2016 Grays Post Solid 2016 Season in Southern Wisconsin MABL 45+ Division
Southern Wisconsin MABL 45+ Division
Submitted by Kevin Mack, Southern Wisconsin Grays
The Grays began the 2016 MABL season with high expectations. Champions in 2014 they felt that one bad day against the eventual champion Bears had cost them the prize in 2015.
A 10-6 win in the season-opener against the defending regular season champion Crawfords showed them to be clicking on all cylinders. In game two however they encountered a new hurdle: the expansion Sand Crabs, who humbled the short-handed Grays, 13-2.
This would be an unfortunate theme to the Grays’ season as they moved out to a 6-2 first half, both losses coming against the new powerhouse. Then injuries began to take a toll. Offensive MVP Tom Hopkins missed the entire second half with an oblique injury and Pitcher/Shortstop Greg Gaber played as well as he could with a painful groin pull. Left-handed Pitcher/Catcher and big hitter Dave Keene missed eight games with a back injury which eventually required surgery.
Still the remaining players soldiered on, augmented by the return of Kevin Mack who missed the first half due to work obligations.
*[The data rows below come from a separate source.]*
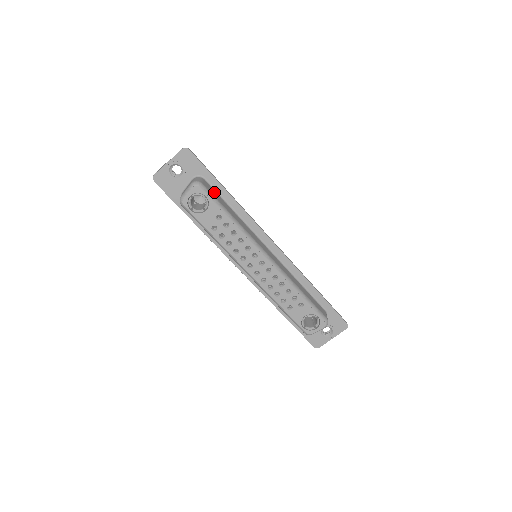
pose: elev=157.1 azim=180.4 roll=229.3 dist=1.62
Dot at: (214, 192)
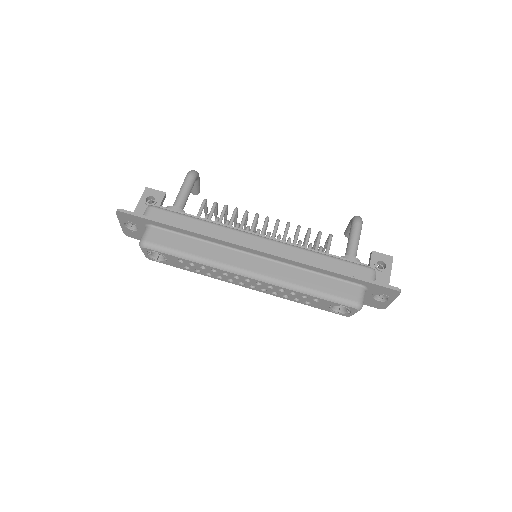
Dot at: (166, 236)
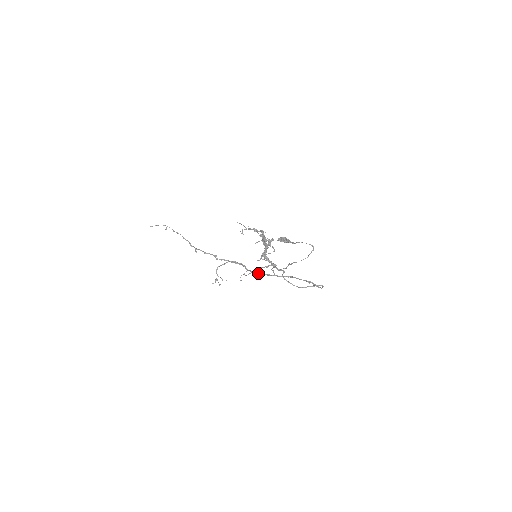
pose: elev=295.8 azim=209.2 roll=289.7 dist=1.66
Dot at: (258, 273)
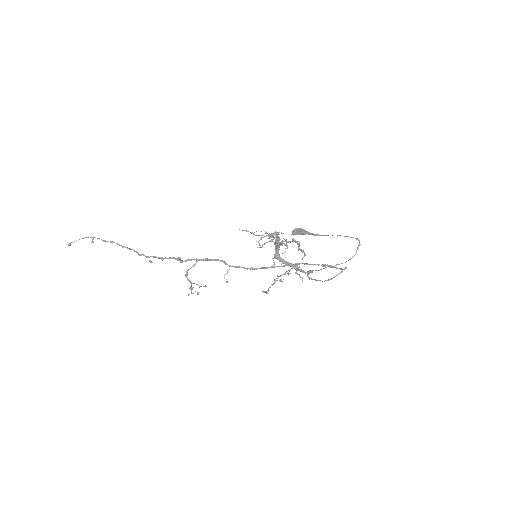
Dot at: (249, 268)
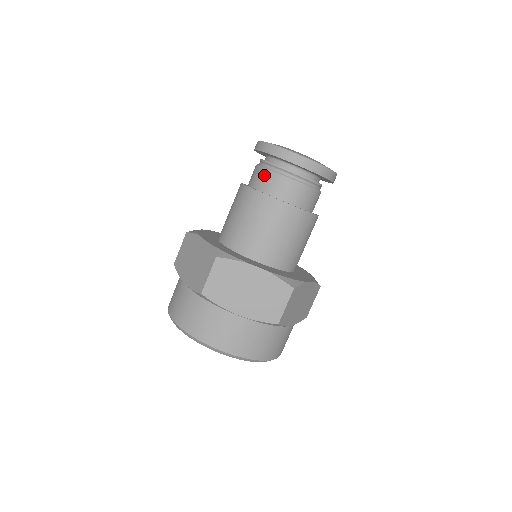
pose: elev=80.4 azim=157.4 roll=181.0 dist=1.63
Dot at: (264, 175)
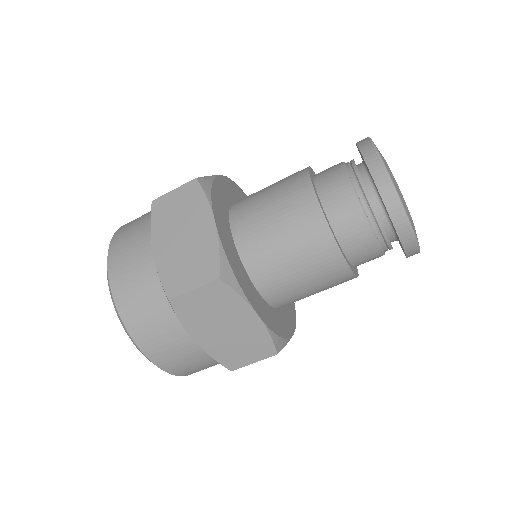
Dot at: (370, 250)
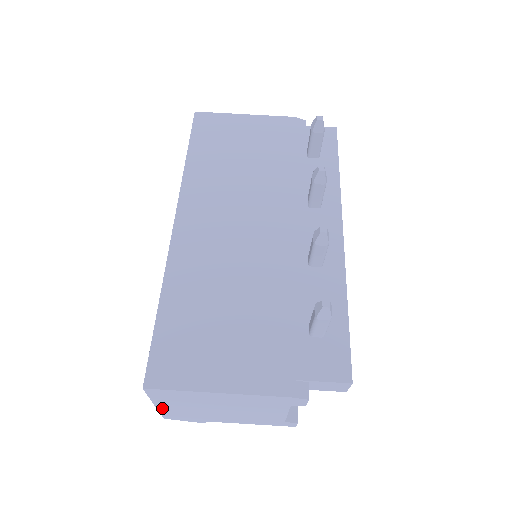
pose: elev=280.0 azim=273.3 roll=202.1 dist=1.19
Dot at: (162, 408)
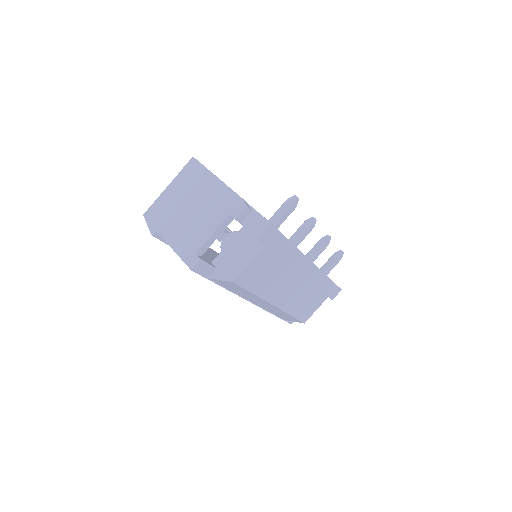
Dot at: (165, 193)
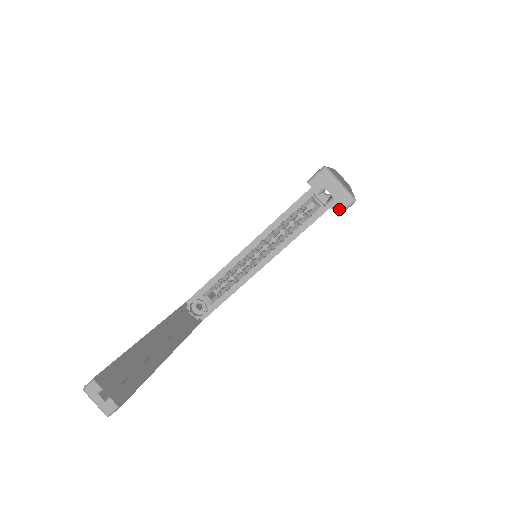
As the tournament began they appeared to be hitting their stride again and they knocked off the Bears (now called the Brewers) in a rematch of last season’s semi-final game, 11-6. But waiting for them in the championship round was their new nemesis, the Sand Crabs, who had nearly run the table in the regular season, going 15-1. On that final Sunday the Sand Crabs showed why they were undisputed 2016 champions, scoring five runs in the first two innings and holding the Grays to just two hits in a 7-0 whitewashing.
High points of the season were their 5-1 stretch from May 8th through July 10th and some stellar individual performances, including:
Bob Schwalb’s 31 hits and 18 stolen bases in 17 games
Glenn Griffin’s 18 hits and 22 steals in 16 games
Greg Gaber’s 16 RBI in 16 games
Dave Keene and Andy Sutherland, brothers-in-law who each hit over .400, and finally
Milt Friend who completed his 73rd season of playing baseball, and finally called it a career at age 80.